Self-described "snowboarder girl" Brittany Roper came up with the idea for an all-girls rail jam after years of competing in co-ed events. One competition in particular got her thinking about the need for a female-led contest: The first-place men's division winner walked away with a brand new snowboard while Roper, who came in second in the women's division, got a beanie and two identical T-shirts. She wasn't impressed.
"It was basically swag," she said. "Like, stuff you would throw out to the crowd."
She got sick of the arguments for why girls don't get the same attention as guys in freestyle ski and snowboard competitions: girls aren't throwing down as big of tricks, there aren't very many girls competing and they're just not as good.
"If you have these wimpy prizes for girls, what are you telling them?" she said. "It's like, OK, well I'm not going to go out there and bust myself for a beanie and a T-shirt. Whereas when there's more at stake, then maybe I'll be compelled to try harder."
So she decided to put on a rail jam with the help of a handful of sponsors including Snow Bunny Magazine, the Boardroom, Eco Lounge, Proof, Prestige Skateshop, Faction Skis, K2 and more. Except hers would be all for women. It was called Mamma Jamma.
Putting on the rail jam hasn't been easy, though. The first Mamma Jamma Rail Jam took place last March at Gateway Parks in Eagle. Originally set for the end of March, she had to move it up a week at the last minute, before the snow melted.
This year, she had a similar scramble.
"The graphic designer had just sent over the poster, so we were ready to print it off," Roper said. "The next day, I get a call from Gateway Parks and they're like, 'We're not going to make it. It's been way too warm.'"
She started scrambling again, trying to find a venue for the rail jam, which was scheduled for March 8. She talked Bogus Basin into hosting at its terrain park on Mambo Meadows. She had the whole vision laid out: giant speakers bumping good music, spectators on the yurt deck, backpacks of beer, girls skiing and snowboarding down the park rails. Roper hit another bump when Bogus Basin announced shortened spring hours the day before, closing the lifts at 4:30 p.m. Her event had been scheduled for 4 p.m.
Despite the hiccups, Mamma Jamma took place on Sunday afternoon under a brilliant blue sky and atop soft, springtime snow.

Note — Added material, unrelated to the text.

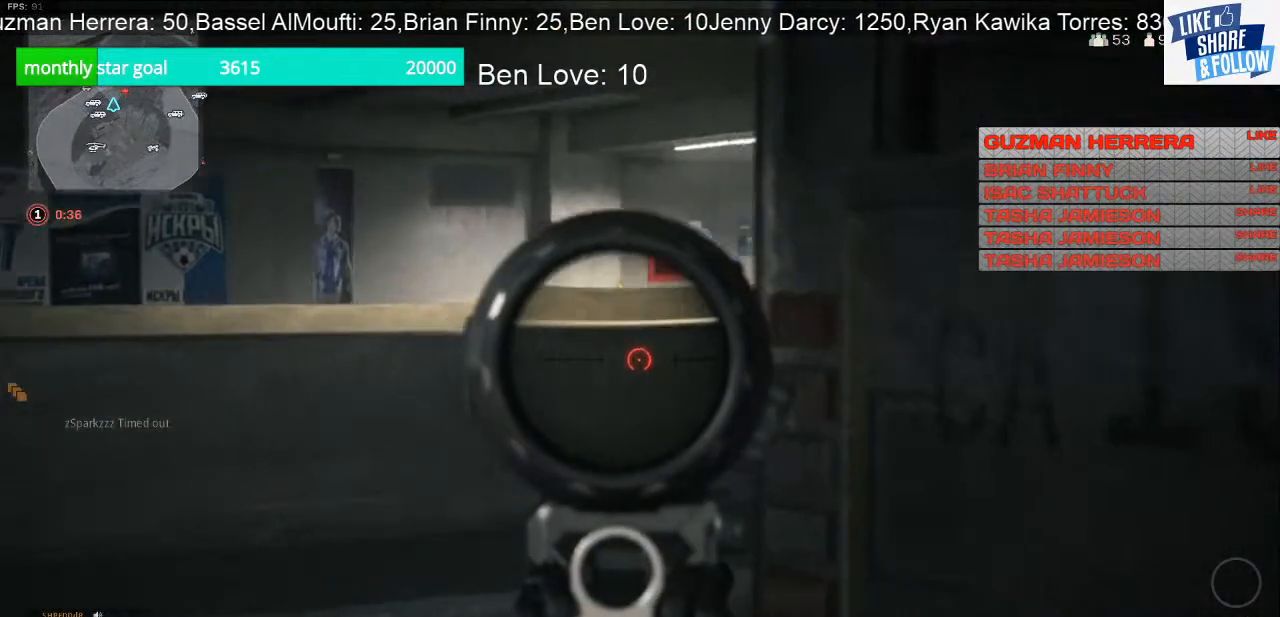
{"buttons": ["L2"], "left_stick": "left", "right_stick": "right", "events": []}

The event was held in Steward's Bowl on the front side of the mountain—sans giant speakers, sans backpacks of beer and sans the large group of spectators.
Sixteen girls signed up to compete anyway, which Roper considered a success.
"That's huge for our local scene," she said. "Typically at a competition, a big turnout is when four girls show up."
The riders ranged from 27 years old, to 7-and-a-half. They paid a registration fee of $15 each and slid across platforms, canons, rails and jumps for almost an hour as three judges kept score. At the bottom, they'd hike back up again on snow practically melting beneath them.
Aubrey Davis was the youngest competitor. She started snowboarding at 3 years old, when her dad couldn't keep her off the slopes any longer.
"I was going to have her wait a little while before I had her start snowboarding, but she really wanted to go," said her father, Josh Davis. "Who am I to tell her no?"
He doesn't do much park stuff anymore, but Josh coached Aubrey on her way down the course. She tackled the jumps fearlessly, but every once in awhile, her legs didn't give her enough speed and she'd have to scoot her way over the snow mounds. At the bottom of the course, Josh would meet her and carry her snowboard up the hill.
"This is a great chance to get her alongside a bunch of other females and have some awesome role models to look up to," he said. "They embrace her and make her feel like she's one of them and that's awesome."
Dylan Sifford was pretty beat up by the end.
"You can put my middle name in there, too, if you want," she said. "It's Renee. So people know I'm a girl."
The 25-year-old helped Roper come up with the idea for an all-female rail jam and created the name Mamma Jamma. She was also sick of seeing girls treated more like "tag-alongs to the dudes."
"We wanted to change that and make a more tight community, and we definitely accomplished that," she said.
Sifford likes the vibe of the rail jam, but she struggled with her own tricks throughout.
"I got first [place] in a slopestyle last week, and at last year's Mamma Jamma, I came in second," she said. "But I ate a lot of shit today. Way more than usual."
Roper thinks it's important to have more all-girls events like this so women like Sifford are more encouraged to try harder tricks. She said it makes a big difference when females ride together, versus surrounded by men.
"Sometimes when girls see guys do tricks, they're like, 'Well, they're just better than me, I can't do that,'" Roper said. "But when you get girls who are riding together, you see them do something and you're like, 'Well maybe I can do that, too.'"
Sifford came in third, nursing her new bruises with a beer at the lodge during the awards ceremony. She was good with that.
"I ate so much shit," she said, "but I was going for it."
Next year, Roper said she's definitely going to schedule the event for January, when she knows there will be enough snow.